Supplied material =
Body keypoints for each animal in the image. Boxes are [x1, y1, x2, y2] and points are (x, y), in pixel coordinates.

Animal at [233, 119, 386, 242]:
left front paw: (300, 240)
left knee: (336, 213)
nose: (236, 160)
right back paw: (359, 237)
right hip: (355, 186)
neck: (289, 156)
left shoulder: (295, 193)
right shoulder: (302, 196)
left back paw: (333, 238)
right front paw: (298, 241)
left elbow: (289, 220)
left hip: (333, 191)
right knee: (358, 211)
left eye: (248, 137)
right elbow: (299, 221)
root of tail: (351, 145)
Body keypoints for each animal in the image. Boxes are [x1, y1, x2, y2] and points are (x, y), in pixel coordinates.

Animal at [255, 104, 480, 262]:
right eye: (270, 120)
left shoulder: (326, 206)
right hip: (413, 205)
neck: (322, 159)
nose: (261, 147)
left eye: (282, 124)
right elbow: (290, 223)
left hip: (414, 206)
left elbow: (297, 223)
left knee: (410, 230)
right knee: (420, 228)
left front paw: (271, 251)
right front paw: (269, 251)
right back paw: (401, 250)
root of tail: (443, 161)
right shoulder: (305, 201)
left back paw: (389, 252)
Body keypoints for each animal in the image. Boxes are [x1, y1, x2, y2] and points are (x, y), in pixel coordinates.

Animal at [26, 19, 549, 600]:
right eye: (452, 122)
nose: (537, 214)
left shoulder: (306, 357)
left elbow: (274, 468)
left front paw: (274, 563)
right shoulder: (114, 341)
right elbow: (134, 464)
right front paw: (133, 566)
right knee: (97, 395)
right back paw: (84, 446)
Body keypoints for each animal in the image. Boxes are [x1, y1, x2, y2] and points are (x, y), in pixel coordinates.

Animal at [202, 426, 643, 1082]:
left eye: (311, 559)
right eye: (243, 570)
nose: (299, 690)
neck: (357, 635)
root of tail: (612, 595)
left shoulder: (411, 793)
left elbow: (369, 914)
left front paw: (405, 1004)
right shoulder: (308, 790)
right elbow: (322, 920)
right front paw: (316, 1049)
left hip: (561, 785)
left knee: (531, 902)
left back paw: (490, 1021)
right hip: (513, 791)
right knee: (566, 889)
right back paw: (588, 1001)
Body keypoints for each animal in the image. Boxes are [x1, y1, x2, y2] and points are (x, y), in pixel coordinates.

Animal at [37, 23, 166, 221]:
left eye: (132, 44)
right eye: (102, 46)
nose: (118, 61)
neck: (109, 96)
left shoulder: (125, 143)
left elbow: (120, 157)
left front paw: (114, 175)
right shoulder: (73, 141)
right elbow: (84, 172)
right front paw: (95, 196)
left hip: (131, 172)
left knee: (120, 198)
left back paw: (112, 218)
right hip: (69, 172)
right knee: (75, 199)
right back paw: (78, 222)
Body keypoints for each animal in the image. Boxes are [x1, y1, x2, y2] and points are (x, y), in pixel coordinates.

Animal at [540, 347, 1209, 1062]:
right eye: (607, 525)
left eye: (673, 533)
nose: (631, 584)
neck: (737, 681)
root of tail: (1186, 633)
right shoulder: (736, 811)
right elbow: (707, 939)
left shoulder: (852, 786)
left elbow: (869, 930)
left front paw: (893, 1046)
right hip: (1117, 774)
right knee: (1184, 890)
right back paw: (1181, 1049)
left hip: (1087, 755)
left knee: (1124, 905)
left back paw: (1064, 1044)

Exercise aim =
Print, from the entries above, the line with "right front paw: (269, 251)", the line with "right back paw: (78, 222)" and all lines between them, exactly and with nothing else.

Answer to this exercise =
right front paw: (269, 251)
right back paw: (401, 250)
root of tail: (443, 161)
right shoulder: (305, 201)
left back paw: (389, 252)
Body keypoints for each animal in the image. Boxes are [x1, y1, x2, y2] and points are (x, y), in pixel coordinates.

Animal at [26, 19, 549, 600]:
right eye: (452, 122)
nose: (537, 214)
left shoulder: (306, 357)
left elbow: (274, 468)
left front paw: (274, 563)
right shoulder: (114, 341)
right elbow: (134, 464)
right front paw: (133, 566)
right knee: (97, 395)
right back paw: (84, 446)
Body keypoints for each animal in the image. Boxes are [x1, y1, x2, y2] and points are (x, y), in pixel coordinates.

Animal at [202, 426, 643, 1082]:
left eye: (311, 559)
right eye: (243, 570)
nose: (299, 690)
neck: (357, 635)
root of tail: (612, 595)
left shoulder: (411, 793)
left elbow: (369, 914)
left front paw: (405, 1004)
right shoulder: (308, 790)
right elbow: (322, 920)
right front paw: (316, 1049)
left hip: (561, 785)
left knee: (531, 902)
left back paw: (490, 1021)
right hip: (513, 791)
right knee: (566, 889)
right back paw: (588, 1001)
Body keypoints for each animal in the image. Boxes are [x1, y1, x2, y2] and points are (x, y), in pixel coordinates.

Animal at [37, 23, 166, 221]:
left eye: (132, 44)
right eye: (102, 46)
nose: (118, 61)
neck: (109, 96)
left shoulder: (125, 143)
left elbow: (120, 157)
left front paw: (114, 175)
right shoulder: (73, 141)
right elbow: (84, 172)
right front paw: (95, 196)
left hip: (131, 172)
left knee: (120, 198)
left back paw: (112, 218)
right hip: (69, 172)
right knee: (75, 199)
right back paw: (78, 222)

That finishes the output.